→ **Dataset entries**
========================================

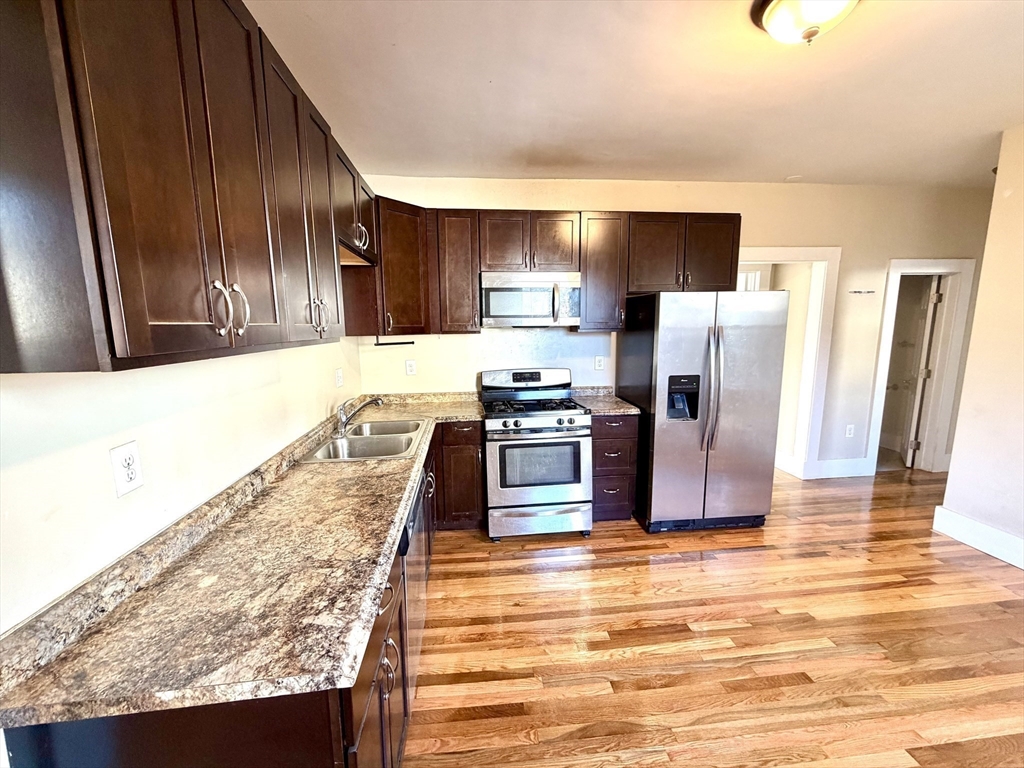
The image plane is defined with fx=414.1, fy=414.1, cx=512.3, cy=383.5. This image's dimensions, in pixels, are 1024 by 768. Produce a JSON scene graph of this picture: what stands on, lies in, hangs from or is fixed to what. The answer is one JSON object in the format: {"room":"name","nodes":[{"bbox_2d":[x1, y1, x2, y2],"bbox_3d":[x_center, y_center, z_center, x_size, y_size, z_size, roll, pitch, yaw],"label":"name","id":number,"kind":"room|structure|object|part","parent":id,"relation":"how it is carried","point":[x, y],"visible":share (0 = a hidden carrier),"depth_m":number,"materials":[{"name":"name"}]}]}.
{"room":"kitchen","nodes":[
{"label":"kitchen","id":0,"kind":"room"},
{"bbox_2d":[0,336,367,633],"bbox_3d":[-1.081,0.103,0.943,0.136,2.708,5.492,-1,9,-5],"label":"left wall","id":1,"kind":"structure","parent":0,"point":[145,379],"depth_m":1.10,"materials":[{"name":"white paint"}]},
{"bbox_2d":[109,440,143,497],"bbox_3d":[-1.016,0.223,1.093,0.009,0.127,0.076,-1,9,-5],"label":"wall outlet","id":2,"kind":"object","parent":1,"relation":"attached to","point":[121,480],"visible":0.98,"depth_m":1.09,"materials":[{"name":"white plastic"}]},
{"bbox_2d":[0,0,378,372],"bbox_3d":[-0.896,-0.613,1.420,0.361,0.925,1.822,-1,9,-5],"label":"upper cabinets","id":3,"kind":"object","parent":1,"relation":"attached to","point":[221,269],"visible":1,"depth_m":0.83,"materials":[{"name":"brown wood"}]},
{"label":"upper cabinet door","id":4,"kind":"part","parent":3,"relation":"part of","materials":[{"name":"brown wood"}]},
{"bbox_3d":[-0.720,-0.190,1.060,0.066,0.125,0.061,-1,9,-5],"label":"pulls","id":5,"kind":"part","parent":3,"relation":"part of","materials":[{"name":"silver metal"}]},
{"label":"pull","id":6,"kind":"part","parent":3,"relation":"part of","materials":[{"name":"silver metal"}]},
{"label":"upper cabinet door","id":7,"kind":"part","parent":3,"relation":"part of","materials":[{"name":"brown wood"}]},
{"bbox_3d":[-0.841,-0.638,1.759,0.175,0.946,0.457,-1,9,-5],"label":"door","id":8,"kind":"part","parent":3,"relation":"part of","materials":[{"name":"brown wood"}]},
{"bbox_3d":[-0.792,-0.280,1.691,0.062,0.133,0.069,-1,9,-5],"label":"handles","id":9,"kind":"part","parent":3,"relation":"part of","materials":[{"name":"metal"}]},
{"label":"handle","id":10,"kind":"part","parent":3,"relation":"part of","materials":[{"name":"silver metal"}]},
{"bbox_2d":[334,367,343,387],"bbox_3d":[-1.178,-0.041,2.817,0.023,0.127,0.085,-1,9,-5],"label":"wall outlet","id":11,"kind":"object","parent":1,"relation":"attached to","point":[338,381],"visible":0.98,"depth_m":2.80,"materials":[{"name":"white plastic"}]},
{"bbox_2d":[243,0,1023,187],"bbox_3d":[1.793,-1.409,1.195,6.281,0.106,5.896,-1,9,-5],"label":"ceiling","id":12,"kind":"structure","parent":0,"point":[565,143],"depth_m":2.08,"materials":[{"name":"white paint"}]},
{"bbox_2d":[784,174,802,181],"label":"smoke detector","id":13,"kind":"object","parent":12,"relation":"attached to","point":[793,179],"visible":0.99,"depth_m":3.48,"materials":[{"name":"white"}]},
{"bbox_2d":[751,0,859,46],"bbox_3d":[1.082,-1.338,1.506,0.378,0.166,0.371,-1,9,-5],"label":"ceiling light","id":14,"kind":"object","parent":12,"relation":"attached to","point":[840,1],"visible":0.99,"depth_m":1.49,"materials":[{"name":"white glass"}]},
{"bbox_2d":[357,177,997,478],"bbox_3d":[1.931,-0.394,3.829,6.140,2.745,0.132,-1,9,-5],"label":"back wall","id":15,"kind":"structure","parent":0,"point":[883,257],"depth_m":3.67,"materials":[{"name":"beige paint"}]},
{"bbox_2d":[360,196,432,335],"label":"corner upper cabinet","id":16,"kind":"object","parent":15,"relation":"attached to","point":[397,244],"visible":0.62,"depth_m":2.93,"materials":[{"name":"brown wood"}]},
{"bbox_2d":[373,336,415,345],"bbox_3d":[-0.868,-0.307,3.019,0.315,0.050,0.055,-1,9,-5],"label":"paper towel holder","id":17,"kind":"object","parent":16,"relation":"attached to","point":[408,343],"visible":0.98,"depth_m":3.01,"materials":[{"name":"black metal"}]},
{"bbox_2d":[405,359,416,375],"bbox_3d":[-0.862,-0.139,3.502,0.076,0.126,0.009,-1,9,-5],"label":"wall outlet","id":18,"kind":"object","parent":15,"relation":"attached to","point":[410,368],"visible":0.99,"depth_m":3.50,"materials":[{"name":"white plastic"}]},
{"bbox_2d":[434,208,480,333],"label":"upper cabinet","id":19,"kind":"object","parent":15,"relation":"attached to","point":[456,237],"visible":0.95,"depth_m":3.12,"materials":[{"name":"brown wood"}]},
{"bbox_2d":[357,200,736,334],"bbox_3d":[0.276,-0.894,3.344,3.004,0.950,0.422,-1,9,-5],"label":"upper cabinets","id":20,"kind":"object","parent":15,"relation":"attached to","point":[736,231],"visible":0.68,"depth_m":3.17,"materials":[{"name":"brown wood"}]},
{"bbox_2d":[480,271,581,328],"bbox_3d":[0.127,-0.663,3.294,0.754,0.410,0.455,-1,9,-5],"label":"microwave","id":21,"kind":"object","parent":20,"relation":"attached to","point":[541,285],"visible":0.99,"depth_m":3.12,"materials":[{"name":"silver metal"}]},
{"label":"cabinet door","id":22,"kind":"part","parent":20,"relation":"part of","materials":[{"name":"brown wood"}]},
{"bbox_2d":[594,355,604,370],"bbox_3d":[0.767,-0.184,3.666,0.076,0.123,0.008,-1,9,-5],"label":"wall outlet","id":23,"kind":"object","parent":15,"relation":"attached to","point":[598,362],"visible":0.99,"depth_m":3.66,"materials":[{"name":"white plastic"}]},
{"bbox_2d":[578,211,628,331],"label":"upper cabinet","id":24,"kind":"object","parent":15,"relation":"attached to","point":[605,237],"visible":0.9,"depth_m":3.22,"materials":[{"name":"brown wood"}]},
{"bbox_2d":[738,248,841,480],"bbox_3d":[2.440,-0.121,3.965,1.093,2.106,0.201,-1,9,-5],"label":"door frame","id":25,"kind":"structure","parent":15,"relation":"attached to","point":[823,257],"depth_m":3.88,"materials":[{"name":"white paint"}]},
{"bbox_2d":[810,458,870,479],"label":"baseboard","id":26,"kind":"structure","parent":15,"relation":"attached to","point":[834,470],"depth_m":4.06,"materials":[{"name":"white paint"}]},
{"bbox_2d":[844,424,854,437],"bbox_3d":[3.305,0.463,4.061,0.074,0.122,0.009,-1,9,-5],"label":"wall outlet","id":27,"kind":"object","parent":15,"relation":"attached to","point":[849,433],"visible":0.99,"depth_m":4.06,"materials":[{"name":"white plastic"}]},
{"bbox_2d":[849,288,875,294],"bbox_3d":[3.220,-0.847,3.817,0.297,0.042,0.064,-1,9,-5],"label":"key rack","id":28,"kind":"object","parent":15,"relation":"attached to","point":[870,291],"visible":0.99,"depth_m":3.82,"materials":[{"name":"metal"}]},
{"bbox_2d":[865,259,975,476],"bbox_3d":[3.923,-0.109,4.095,0.866,2.034,0.178,-1,9,-5],"label":"door frame","id":29,"kind":"structure","parent":15,"relation":"attached to","point":[944,265],"depth_m":4.01,"materials":[{"name":"white paint"}]},
{"bbox_2d":[902,275,943,467],"bbox_3d":[4.304,-0.139,4.421,0.125,1.969,0.693,6,11,35],"label":"door","id":30,"kind":"structure","parent":29,"relation":"attached to","point":[936,295],"depth_m":4.19,"materials":[{"name":"white paint"}]},
{"bbox_2d":[401,464,1023,767],"bbox_3d":[1.975,1.306,2.060,6.858,0.088,7.592,-1,9,-5],"label":"floor","id":31,"kind":"structure","parent":0,"point":[613,571],"depth_m":2.03,"materials":[{"name":"brown wood"}]},
{"bbox_2d":[1,416,435,767],"bbox_3d":[-0.708,0.813,1.947,0.685,0.840,2.743,-1,9,-5],"label":"base cabinets","id":32,"kind":"object","parent":31,"relation":"on","point":[369,728],"visible":0.32,"depth_m":0.88,"materials":[{"name":"brown wood"}]},
{"bbox_2d":[0,396,474,730],"bbox_3d":[-0.708,0.369,2.066,0.749,0.108,2.759,-1,9,-5],"label":"countertop","id":33,"kind":"structure","parent":32,"relation":"on","point":[336,472],"depth_m":1.02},
{"bbox_2d":[336,394,384,434],"bbox_3d":[-0.899,0.172,2.484,0.295,0.218,0.171,-1,9,-5],"label":"faucet","id":34,"kind":"object","parent":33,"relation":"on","point":[376,401],"visible":1,"depth_m":2.45,"materials":[{"name":"silver metal"}]},
{"bbox_2d":[303,418,428,461],"bbox_3d":[-0.814,0.389,2.435,0.535,0.174,0.807,-1,9,-5],"label":"sink","id":35,"kind":"object","parent":33,"relation":"in","point":[352,439],"visible":0.74,"depth_m":2.42,"materials":[{"name":"silver metal"}]},
{"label":"handles","id":36,"kind":"part","parent":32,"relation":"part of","materials":[{"name":"silver metal"}]},
{"bbox_2d":[399,458,430,702],"bbox_3d":[-0.708,0.886,1.862,0.608,0.863,0.629,-1,9,-5],"label":"dishwasher","id":37,"kind":"object","parent":31,"relation":"on","point":[414,515],"visible":0.15,"depth_m":1.76,"materials":[{"name":"silver metal"}]},
{"bbox_2d":[432,420,485,530],"bbox_3d":[-0.530,0.651,3.261,0.568,0.863,0.623,-1,9,-5],"label":"base cabinet","id":38,"kind":"object","parent":31,"relation":"on","point":[478,448],"visible":0.48,"depth_m":3.00,"materials":[{"name":"brown wood"}]},
{"bbox_2d":[481,367,593,540],"bbox_3d":[0.167,0.499,3.236,0.757,1.177,0.774,-1,9,-5],"label":"gas range","id":39,"kind":"object","parent":31,"relation":"on","point":[541,420],"visible":0.99,"depth_m":2.96,"materials":[{"name":"silver metal"}]},
{"bbox_3d":[0.103,-0.037,3.425,0.824,0.186,0.170,-1,9,-5],"label":"control panel","id":40,"kind":"part","parent":39,"relation":"part of","materials":[{"name":"metal"}]},
{"bbox_3d":[0.132,0.163,3.226,0.706,0.046,0.572,-1,9,-5],"label":"burner grates","id":41,"kind":"part","parent":39,"relation":"part of","materials":[{"name":"black metal"}]},
{"bbox_3d":[0.190,0.986,3.005,0.788,0.206,0.081,-1,9,-5],"label":"storage drawer","id":42,"kind":"part","parent":39,"relation":"part of","materials":[{"name":"silver metal"}]},
{"bbox_2d":[591,411,638,521],"bbox_3d":[0.728,0.614,3.419,0.363,0.883,0.671,-1,9,-5],"label":"drawer cabinet","id":43,"kind":"object","parent":31,"relation":"on","point":[596,439],"visible":0.58,"depth_m":3.12,"materials":[{"name":"brown wood"}]},
{"bbox_2d":[571,386,639,415],"bbox_3d":[0.736,0.136,3.371,0.425,0.127,0.661,-1,9,-5],"label":"countertop","id":44,"kind":"structure","parent":43,"relation":"on","point":[624,405],"depth_m":3.35,"materials":[{"name":"stone"}]},
{"bbox_2d":[618,289,788,532],"bbox_3d":[1.420,0.175,3.305,0.929,1.767,0.911,-1,9,-5],"label":"refrigerator","id":45,"kind":"object","parent":31,"relation":"on","point":[656,448],"visible":0.99,"depth_m":2.94,"materials":[{"name":"silver metal"}]},
{"bbox_3d":[1.385,0.036,2.921,0.090,0.854,0.176,-1,9,-5],"label":"refrigerator handles","id":46,"kind":"part","parent":45,"relation":"part of","materials":[{"name":"silver metal"}]},
{"bbox_2d":[934,124,1023,569],"bbox_3d":[3.411,0.029,1.002,0.131,2.752,4.105,-1,9,-5],"label":"right wall","id":47,"kind":"structure","parent":0,"point":[978,300],"depth_m":2.73,"materials":[{"name":"beige paint"}]},
{"bbox_2d":[932,506,1023,569],"bbox_3d":[3.298,1.307,1.145,0.021,0.160,3.907,-1,9,-5],"label":"baseboard","id":48,"kind":"structure","parent":47,"relation":"attached to","point":[967,523],"depth_m":2.82,"materials":[{"name":"white paint"}]}
]}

========================================

→ **What is being asked**
Return every line of the entries above that the string "refrigerator" appears in.

→ **Exercise response**
{"bbox_2d":[618,289,788,532],"bbox_3d":[1.420,0.175,3.305,0.929,1.767,0.911,-1,9,-5],"label":"refrigerator","id":45,"kind":"object","parent":31,"relation":"on","point":[656,448],"visible":0.99,"depth_m":2.94,"materials":[{"name":"silver metal"}]},
{"bbox_3d":[1.385,0.036,2.921,0.090,0.854,0.176,-1,9,-5],"label":"refrigerator handles","id":46,"kind":"part","parent":45,"relation":"part of","materials":[{"name":"silver metal"}]},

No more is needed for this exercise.